Directions for this task
Pictures aside, return every line below exactly as written.

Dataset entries
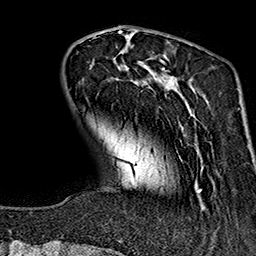
Breast MRI (dynamic contrast-enhanced), one axial slice; slice 40 of 160 in the series (ordered by position); cropped to one breast; dynamic contrast-enhanced series, time point 2 of 7 at this slice position (early post-contrast); 1.5 T; TE 2.7 ms, TR 5.1 ms; 1 mm slice thickness; 256 × 256 image matrix. Female patient.
Annotated regions visible in this slice (semi-automatic segmentation, software-assisted and operator-edited):
- enhancing-tissue mask used for the functional tumour volume (all voxels passing the contrast-enhancement thresholds inside the analysis volume; usually the tumour): box from (x=93, y=37) to (x=213, y=207) px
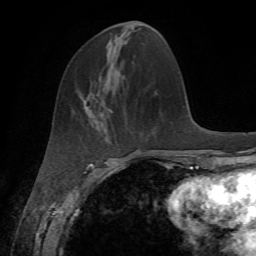
Breast MRI, one axial slice; position 20 of 72 along the scan axis; cropped to one breast; dynamic contrast-enhanced series, time point 2 of 7 at this slice position (early post-contrast); 1.5 T; TE 4.3 ms, TR 8.7 ms; 256 × 256 image matrix, field of view 180 × 180 mm. Female patient.
Structures marked on this image (semi-automatically segmented with operator editing):
- enhancing-tissue mask used for the functional tumour volume (all voxels passing the contrast-enhancement thresholds inside the analysis volume; usually the tumour): bounding box [x1, y1, x2, y2] px = [102, 109, 112, 114]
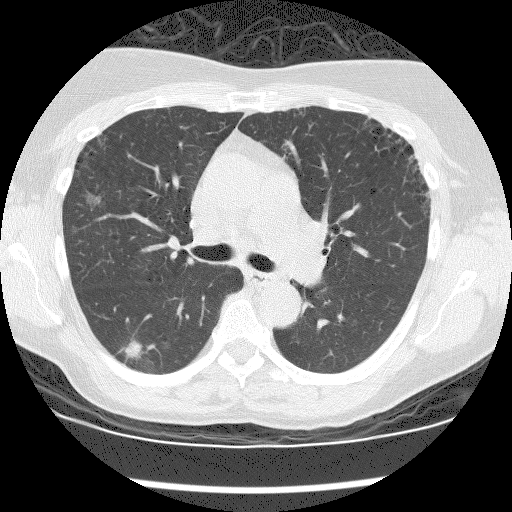
Low-dose screening chest CT, one axial slice. Reconstruction kernel BONE. 120 kVp. Lung window (W 1500 / L -600 HU). 2.5 mm slice thickness. 512 × 512 image matrix, field of view 320 × 320 mm.
Annotated regions visible in this slice (expert manual segmentation):
- lesion 1 (tumor, lower lobe of right lung): bounding box <124,340,156,359> (left, top, right, bottom; pixels)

Task response
Breast MRI (dynamic contrast-enhanced), one axial slice; slice 40 of 160 in the series (ordered by position); cropped to one breast; dynamic contrast-enhanced series, time point 2 of 7 at this slice position (early post-contrast); 1.5 T; TE 2.7 ms, TR 5.1 ms; 1 mm slice thickness; 256 × 256 image matrix. Female patient.
Annotated regions visible in this slice (semi-automatic segmentation, software-assisted and operator-edited):
- enhancing-tissue mask used for the functional tumour volume (all voxels passing the contrast-enhancement thresholds inside the analysis volume; usually the tumour): box from (x=93, y=37) to (x=213, y=207) px
Breast MRI, one axial slice; position 20 of 72 along the scan axis; cropped to one breast; dynamic contrast-enhanced series, time point 2 of 7 at this slice position (early post-contrast); 1.5 T; TE 4.3 ms, TR 8.7 ms; 256 × 256 image matrix, field of view 180 × 180 mm. Female patient.
Structures marked on this image (semi-automatically segmented with operator editing):
- enhancing-tissue mask used for the functional tumour volume (all voxels passing the contrast-enhancement thresholds inside the analysis volume; usually the tumour): bounding box [x1, y1, x2, y2] px = [102, 109, 112, 114]
Low-dose screening chest CT, one axial slice. Reconstruction kernel BONE. 120 kVp. Lung window (W 1500 / L -600 HU). 2.5 mm slice thickness. 512 × 512 image matrix, field of view 320 × 320 mm.
Annotated regions visible in this slice (expert manual segmentation):
- lesion 1 (tumor, lower lobe of right lung): bounding box <124,340,156,359> (left, top, right, bottom; pixels)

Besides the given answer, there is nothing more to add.